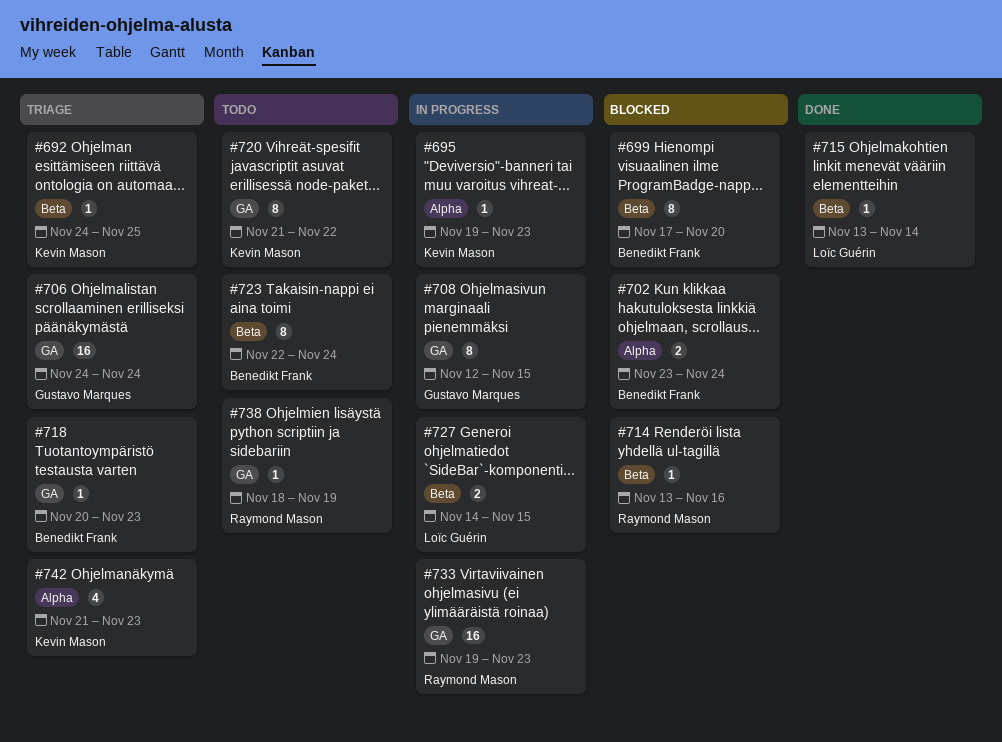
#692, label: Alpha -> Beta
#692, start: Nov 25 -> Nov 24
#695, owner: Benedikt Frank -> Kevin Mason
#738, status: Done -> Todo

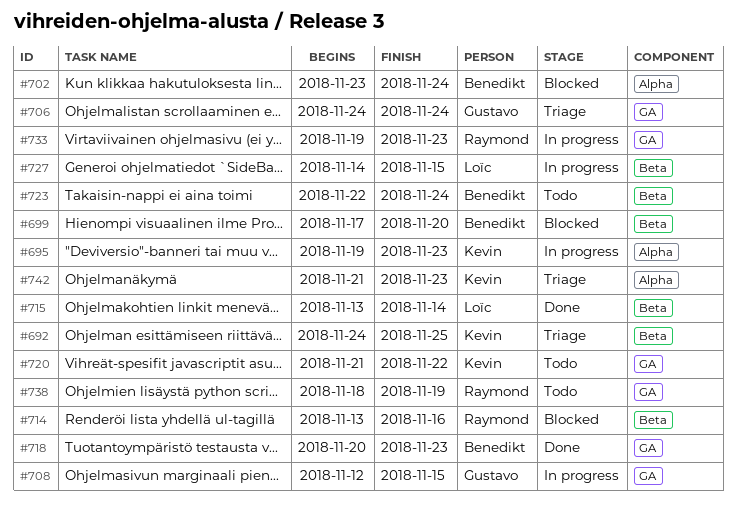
#718, status: Triage -> Done

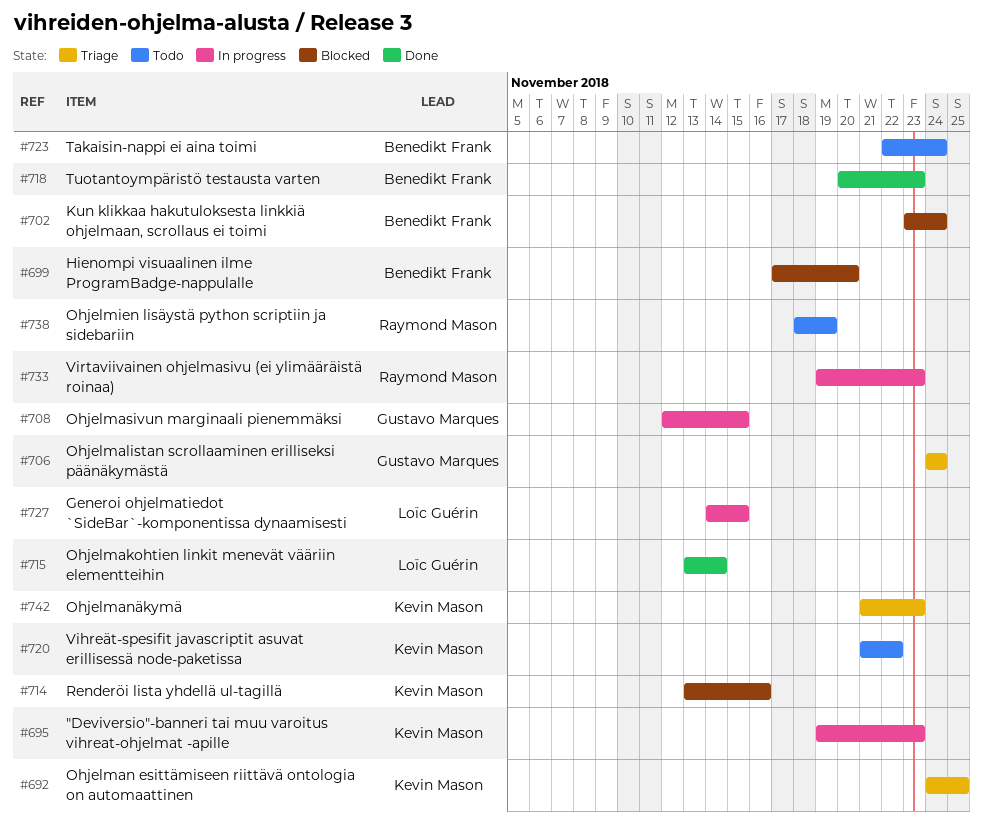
#714, owner: Raymond Mason -> Kevin Mason

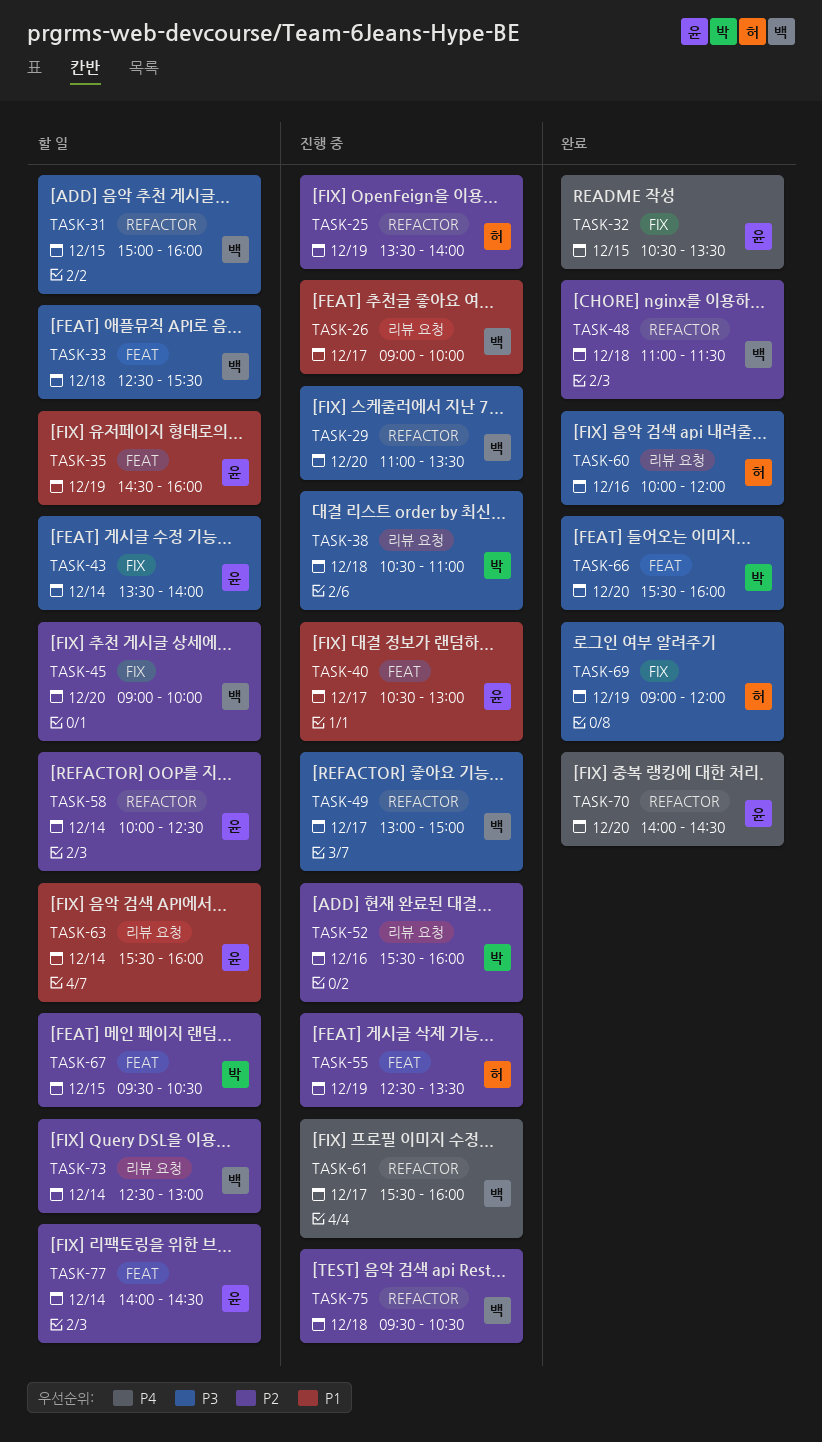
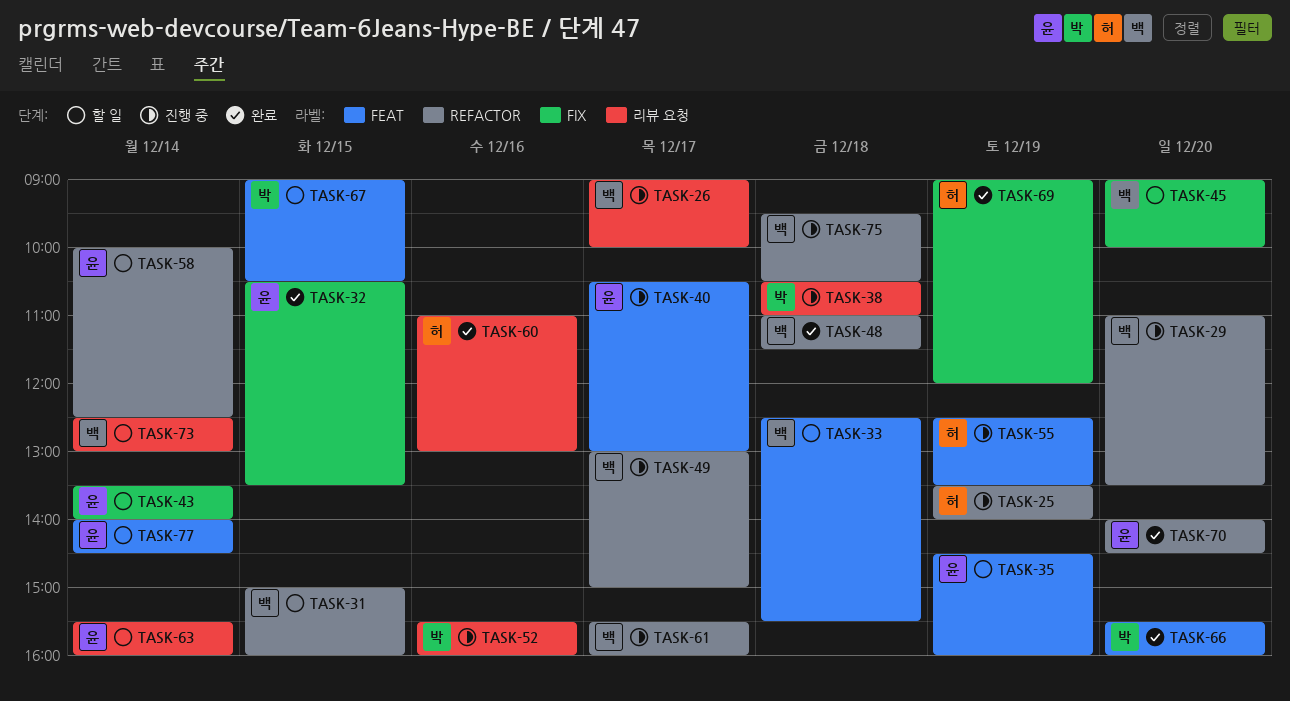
TASK-60, begins: 10:00 -> 11:00
TASK-60, ends: 12:00 -> 13:00
TASK-67, begins: 09:30 -> 09:00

============================================================

> [AIM OF THE TASK] Nothing but a number is expected here: how many lines above include the string "Mason".

> [FINISHED EXERCISE] 2